Часы уже показывали десять вечера, но солнце все еще не садилось. Решили ехать до победного конца. Савельев, подложив под голову рюкзак, то вспоминал Катю, то думал о ненцах-пастухах, то о бригаде. «Чем объяснить такие контрасты — они могут пить сырую кровь и грубы, но устраивают суд из-за зарезанной собаки и участливы до нежности. Никогда не возьмут чужого, но где-нибудь на вокзале вызывают у дежурного милиционера желание проверить документы. Они знают, какую жизнь прожил Растрелли, какой строй в Коста-Рике, биографии детей Карла Маркса. Может, их ошибка в том, что головы забиты бессистемной информацией?.. Они тетешкаются до потери терпения с этим тщедушным условником, но они же придумывают ему немыслимое наказание. Если они — народ, то велика же ты, Россия! А Замир и Сережа! Они живут по принципу «ходи медленно, думай быстро». Как только могла показаться безжизненной тундра, стоящая на мерзлоте, если тут живут, работают, знают дело до суставчика, до белкиного глаза, как дорогу к брошенной нарте, такие парни!»
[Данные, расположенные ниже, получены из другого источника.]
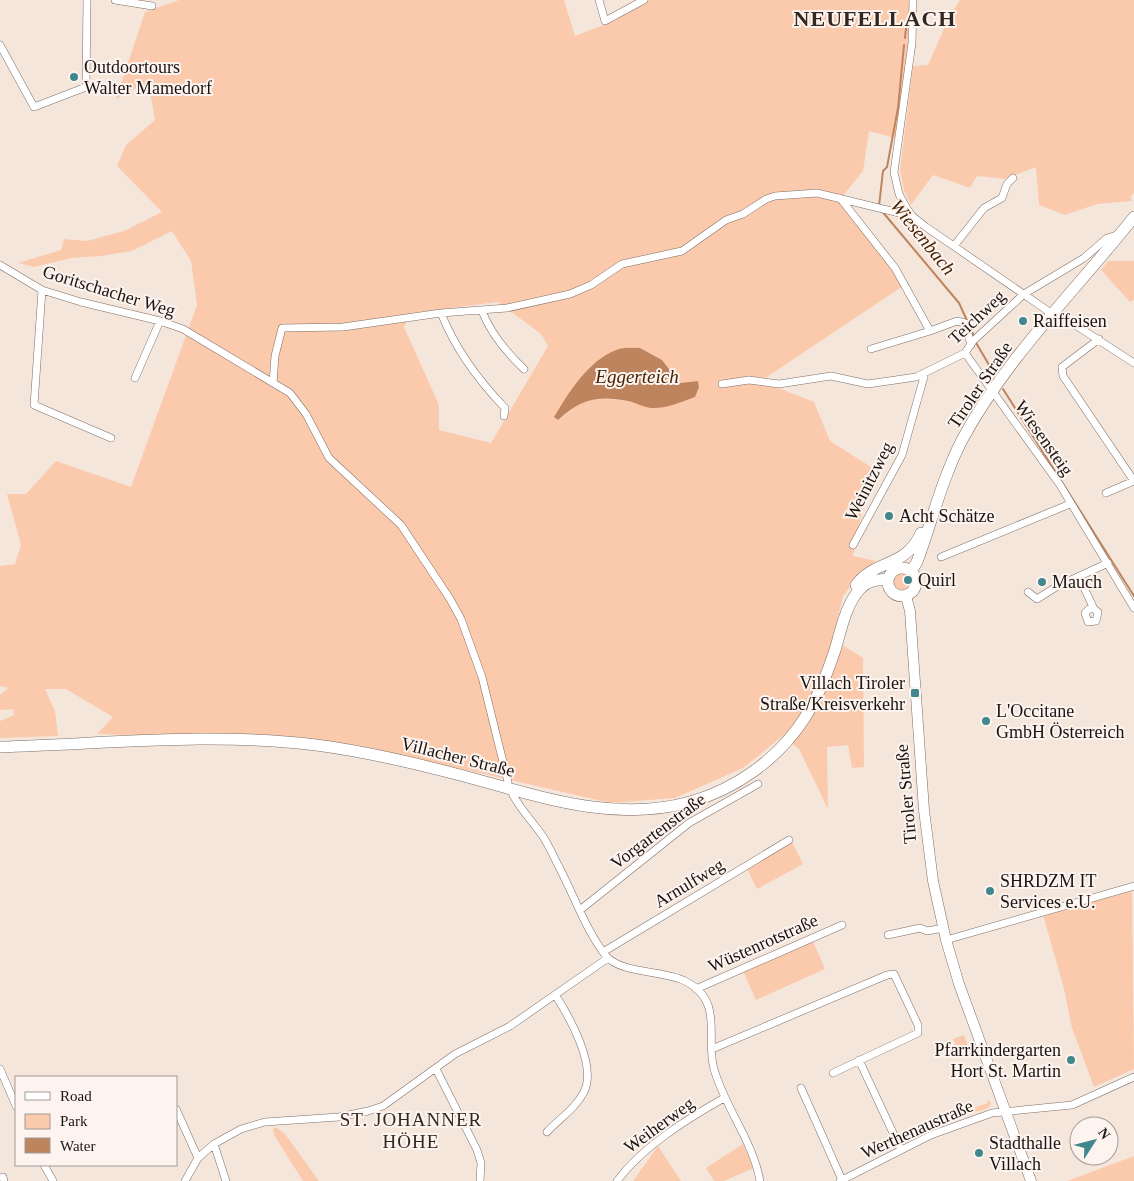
<svg xmlns="http://www.w3.org/2000/svg" width="1134" height="1181" viewBox="0 0 1134 1181" font-family="Georgia,serif">
	<rect width="100%" height="100%" fill="#f5e6dc"/>
	<path fill="#fbcaac" fill-rule="evenodd" d="M179,0h385l11,36 39,-15 34,-21h261v46l-14,92 -26,-7 -6,40 -22,27 53,70 9,18 -142,95 53,21 16,39 41,26 -18,89 23,5 -18,15 -15,20 -10,43 30,19 1,109 -12,1 -4,-23 -21,2 1,62 -29,-60 -16,-13 -40,32 -68,30 -64,5 -245,-56 -57,-7 -212,-6 16,-17 -47,-28h-21l10,22 3,25 -58,2v-17l14,-6 -1,-6 -13,1v-15l8,-7 -8,-2v-120l15,-2 6,-19 -14,-51h19l30,-33 75,26 66,-182 -6,-44 -19,-30 -40,20 -31,5 -30,2 -37,9 -16,-4 43,-13 3,-11 23,2 37,-10 38,-19 -45,-46 9,-21 29,-25 -4,-23 -8,-13 -27,15 29,-87zM498,302l43,32 7,12 -57,97 -52,-13v-25l-35,-78 7,-14zM640,348l22,12 18,24 18,-3 1,6 -48,21 -23,-7 -27,-3 -18,3 -25,19 -4,-3c15,-25 34,-56 62,-67 7,-3 17,-2 24,-2z
		M960,0h174v193l-3,3 1,5 -35,3 -32,11 -26,-10 -3,-38 -31,12 -28,-3 -7,12 -37,-13 -22,30 -7,-15 -4,-20 13,-104 15,-1 22,-50z
		M1108,261h26v39l-4,2 -29,-32z
		M890 582a12 12 0 1 1 24 0a12 12 0 1 1-24 0Z
		M792,842l11,22 -46,25 -10,-20z
		M1132,891l2,178 -40,18 -22,-59 -8,-39 -22,-78z
		M813,941l12,28 -69,31 -13,-29z
		M964,1035l4,11 -14,5 3,-3 -4,-9z
		M987,1099l4,4c-3,8 -11,8 -20,9l-1,-3 18,-6z
		M276,1127l9,7 34,47h-16l-29,-46 -1,-6z
		M743,1144l11,24 -30,13h-10l-8,-13z
		M658,1146l23,35h-48z
		M1134,1156v25h-67z"/>
	<path fill="#be845d" d="M640,348l22,12 18,23 18,-2 1,6 -4,10c-14,5 -29,12 -44,11 -8,-1 -15,-5 -23,-7 -31,-6 -47,-2 -70,19l-4,-3c15,-25 34,-56 62,-67 7,-3 17,-2 24,-2z"/>
	<g fill="none" stroke-linecap="round" stroke-linejoin="round">
		<path stroke="#be845d" stroke-width="2" d="M905,38l2,-18
			M879,206l4,-35 4,-4 11,-59 6,-63
			M881,210l78,93 15,33
			M975,341l20,34
			M1003,389l131,207"/>
		<defs>
			<path id="street" d="M115,0l37,6
				M599,0l6,21 39,-21
				M913,0l-1,43 -18,129 5,22 7,13 6,9 14,11 122,84 18,8 68,44
				M0,45l34,62 52,-20 1,-87
				M840,198l55,70 35,63 27,-10 8,2 6,22
				M954,246l30,-38 18,-10 5,-14 6,-6
				M0,265l42,25 39,12 79,19 23,8 107,64 16,21 23,44 72,67 49,74 11,20 21,58 26,105
				M42,290l-8,115 77,33
				M482,311c9,23 24,41 42,58
				M441,313c14,35 38,68 64,95l-1,8
				M1099,339l-37,28 1,9 71,105
				M871,349l59,-18
				M965,353l95,132 74,123
				M135,378l25,-57
				M273,383l2,-27 7,-28 61,-1 98,-14 66,-5 63,-14 21,-9 31,-21 60,-13 44,-31 17,-6 23,-15 9,-3 42,-3 95,23
				M722,384l27,-4 30,4 52,-8 37,8 48,-7 49,-24 8,-12 51,-47 60,-36 23,-20 10,-3
				M1106,493l28,-12
				M853,545l49,-90 23,-82
				M941,557l129,-53
				M1079,577l15,32 4,3 -2,9 -8,1 -3,-9 4,-4h5
				M1028,592l9,7 19,-12 52,-24
				M513,795c8,15 19,26 29,40 6,9 11,20 16,30 16,30 27,64 48,91 16,18 57,14 79,25 40,20 20,57 29,88 11,39 39,72 46,112
				M580,910l109,-87 69,-39
				M888,935l32,-7 7,3 17,-3
				M946,940l188,-54
				M603,952l186,-112
				M696,989l146,-64
				M712,1049l175,-74 7,-1 24,51v8l-85,40
				M859,1060l42,90
				M0,1069l16,37
				M436,1069l41,81 4,13 -1,18
				M801,1088l41,92
				M176,1109l22,49
				M547,1132c12,-13 29,-24 37,-40 13,-26 -14,-74 -28,-96
				M214,1144l12,37
				M44,1165l9,16
				M3,1177l1,4
				M185,1181l13,-23 16,-14 27,-15 24,-7 74,-5 29,-6 15,-5 72,-52 55,-28 98,-68
				M617,1181c25,-34 70,-62 107,-83
				M840,1181l91,-46 61,-22 80,-8 62,-28"/>
			<path id="secondary" d="M906,596l4,15 14,199 9,71 13,59 13,44 72,197"/>
			<path id="primary" d="M888 582a14 14 0 1 1 28 0a14 14 0 1 1-28 0Z
				M911,571l6,-9c15,-41 25,-83 45,-122 44,-82 114,-150 172,-223
				M856,585c19,-26 50,-17 65,-52
				M0,747c105,-3 211,-15 316,-2 47,6 94,17 140,29 77,20 154,50 234,28 46,-13 88,-43 114,-83 14,-21 23,-45 31,-69 6,-20 11,-46 25,-61 8,-9 17,-9 28,-10"/>
		</defs>
		<use href="#street" stroke="#7c6e66" stroke-width="8"/>
		<use href="#secondary" stroke="#7c6e66" stroke-width="11"/>
		<use href="#primary" stroke="#7c6e66" stroke-width="12"/>
		<use href="#street" stroke="#fff" stroke-width="7"/>
		<use href="#secondary" stroke="#fff" stroke-width="10"/>
		<use href="#primary" stroke="#fff" stroke-width="11"/>
	</g>
	<g fill="#40878e" stroke="#fef4ef" stroke-width="2">
		<circle cx="74" cy="77" r="5"/>
		<circle cx="1023" cy="321" r="5"/>
		<circle cx="889" cy="516" r="5"/>
		<circle cx="908" cy="580" r="5"/>
		<circle cx="1042" cy="582" r="5"/>
		<rect x="910" y="688" width="10" height="10" rx="2.5"/>
		<circle cx="986" cy="721" r="5"/>
		<circle cx="990" cy="891" r="5"/>
		<circle cx="1071" cy="1060" r="5"/>
		<circle cx="979" cy="1153" r="5"/>
	</g>
	<g text-anchor="middle" dominant-baseline="central" stroke-width="4" stroke-linejoin="round" paint-order="stroke">
		<g font-size="18" fill="#191411" stroke="#fef4ef" text-anchor="start">
			<text x="84" y="67">Outdoortours<tspan x="84" dy="21">Walter Mamedorf</tspan></text>
			<text x="1033" y="321">Raiffeisen</text>
			<text x="899" y="516">Acht Schätze</text>
			<text x="918" y="580">Quirl</text>
			<text x="1052" y="582">Mauch</text>
			<text x="905" y="683" text-anchor="end">Villach Tiroler<tspan x="905" dy="21">Straße/Kreisverkehr</tspan></text>
			<text x="996" y="711">L'Occitane<tspan x="996" dy="21">GmbH Österreich</tspan></text>
			<text x="1000" y="881">SHRDZM IT<tspan x="1000" dy="21">Services e.U.</tspan></text>
			<text x="1061" y="1050" text-anchor="end">Pfarrkindergarten<tspan x="1061" dy="21">Hort St. Martin</tspan></text>
			<text x="989" y="1143">Stadthalle<tspan x="989" dy="21">Villach</tspan></text>
		</g>
		<g font-size="18" fill="#191411" stroke="#fef4ef">
			<text transform="translate(109 291) rotate(17)">Goritschacher Weg</text>
			<text transform="translate(977 317) rotate(-43)">Teichweg</text>
			<text transform="translate(980 385) rotate(-56)">Tiroler Straße</text>
			<text transform="translate(1044 438) rotate(55)">Wiesensteig</text>
			<text transform="translate(869 481) rotate(-63)">Weinitzweg</text>
			<text transform="translate(458 757) rotate(14)">Villacher Straße</text>
			<text transform="translate(906 794) rotate(-95)">Tiroler Straße</text>
			<text transform="translate(658 831) rotate(-37)">Vorgartenstraße</text>
			<text transform="translate(689 883) rotate(-31)">Arnulfweg</text>
			<text transform="translate(763 943) rotate(-24)">Wüstenrotstraße</text>
			<text transform="translate(659 1125) rotate(-36)">Weiherweg</text>
			<text transform="translate(917 1129) rotate(-24)">Werthenaustraße</text>
		</g>
		<g font-size="19" font-style="italic" fill="#492203" stroke="#fef4ef">
			<text transform="translate(923 237) rotate(51)">Wiesenbach</text>
			<text x="637" y="376">Eggerteich</text>
		</g>
		<g font-size="19" letter-spacing="1" fill="#332821" stroke="#fef4ef">
			<text x="411" y="1119">ST. JOHANNER<tspan x="411" dy="22">HÖHE</tspan></text>
		</g>
		<g font-size="22" font-weight="bold" letter-spacing="1" fill="#332821" stroke="#fef4ef">
			<text x="875" y="18">NEUFELLACH</text>
		</g>
	</g>
	<rect x="15" y="1076" width="162" height="90" fill="#fef4ef" stroke="#a29a96"/>
	<rect x="25" y="1092" width="25" height="8" fill="#ffffff" stroke="#a29a96"/>
	<text x="60" y="1101" font-size="15" fill="#191411">Road</text>
	<rect x="25" y="1114" width="25" height="15" fill="#fbcaac" stroke="#a29a96"/>
	<text x="60" y="1126" font-size="15" fill="#191411">Park</text>
	<rect x="25" y="1138" width="25" height="15" fill="#be845d" stroke="#a29a96"/>
	<text x="60" y="1151" font-size="15" fill="#191411">Water</text>
	<g transform="translate(1094 1141) rotate(54)"><circle r="24" fill="#fef4ef" stroke="#a29a96"/>
	<path d="M0-4L9 19L0 12L-9 19Z" fill="#40878e"/>
	<text y="-8" font-size="14" font-weight="bold" text-anchor="middle" fill="#191411">N</text>
	</g>
</svg>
Вспоминалась степенность ненцев, вескость их слов... Вспоминался Катин взыскующий взгляд и слова о совести... Да, видно, так: пусть другие живут иначе, попускают себе, но я так жить не могу, надо жить чище и строже, а есть ли лучшее чистилище, чем эти просторы? Ведь и правда, лица ребят просветлели, и нет на них следов развращающего безделья базы.
Даже мерзлота, хранящая мамонтов, высокоуглеродистая, даже она поддалась под напором солнца и их рук.
— Когда ты уедешь? — спросила Катя на сопке на рассвете.